Initially I thought there were a bunch of reboots cause Hollywood was creatively cracking. Then I thought well, some reboots are successful, so Hollywood does what it does best, it follows the crowd or trends (which is another form of not being creative.) Then I thought, we live in such tumultuous times, we crave the past. Or, maybe it’s a bit of all three.
When I was a teenager, and Beverly Hills 90210 first aired, I was immediately a die hard fan. When I found out there was going to be a reboot, I was so excited I couldn’t wait for it to air. Next thing I know, I found myself watching it over and over and over again, and stopped to think about my behavior.
When I was in my late twenties, and I went through a harsh depression, I would sit home alone and watch my 90210 DVD over and over and over. It brought me back to my childhood when things were easier. Life was easier. It felt nice to sit and rewatch something from my past when things were good, while I was living with my depression. Looking back, it wasn’t a crutch for managing my depression, it was more so the opposite. It fueled by depression. I thought it was making me happy, or help me find some content in my deep seated discontent when really, it was hindering my recovery.
Recently, I have felt down, and next thing I know I am back on my couch watching the new BH 90210, and think it is making me happy when, based on what I learned from my previous experience, it’s not. I had to stand up and walk away. Watching it once a week when it initially airs is fine, but, rewatching it is a whole other thing.

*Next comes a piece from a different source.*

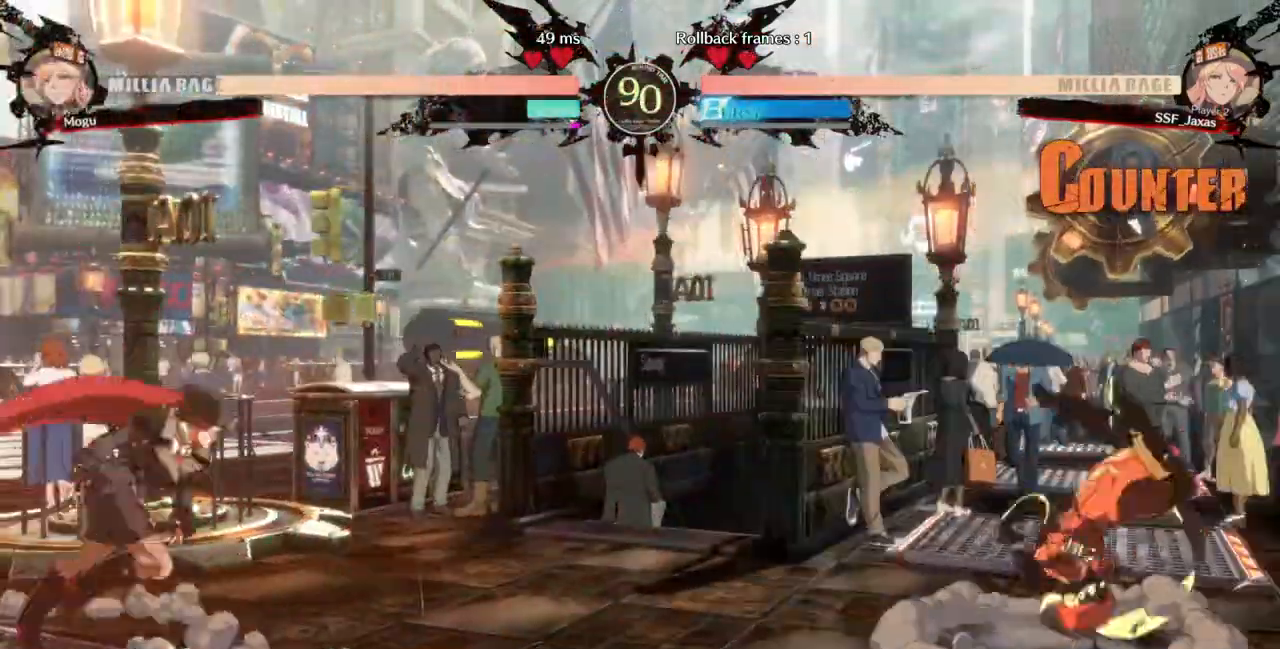
{"dt_ms": 500, "buttons": ["DPAD_LEFT"], "events": [[67, "DPAD_RIGHT", "up"], [233, "DPAD_LEFT", "down"], [300, "DPAD_LEFT", "up"], [367, "DPAD_LEFT", "down"]]}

Reboots can bring us some sense of nostalgia or solace but, be cautious. You might be entering a dark cave when you think you are experiencing joy. So, what’s with all the reboots? Like I said, it can be a bunch of reasons but, think about your mental state and emotional relationship with a reboot. Be consciousness of how you feel when you engage with a reboot. Think of it as comfort food. Too much of it might be costly.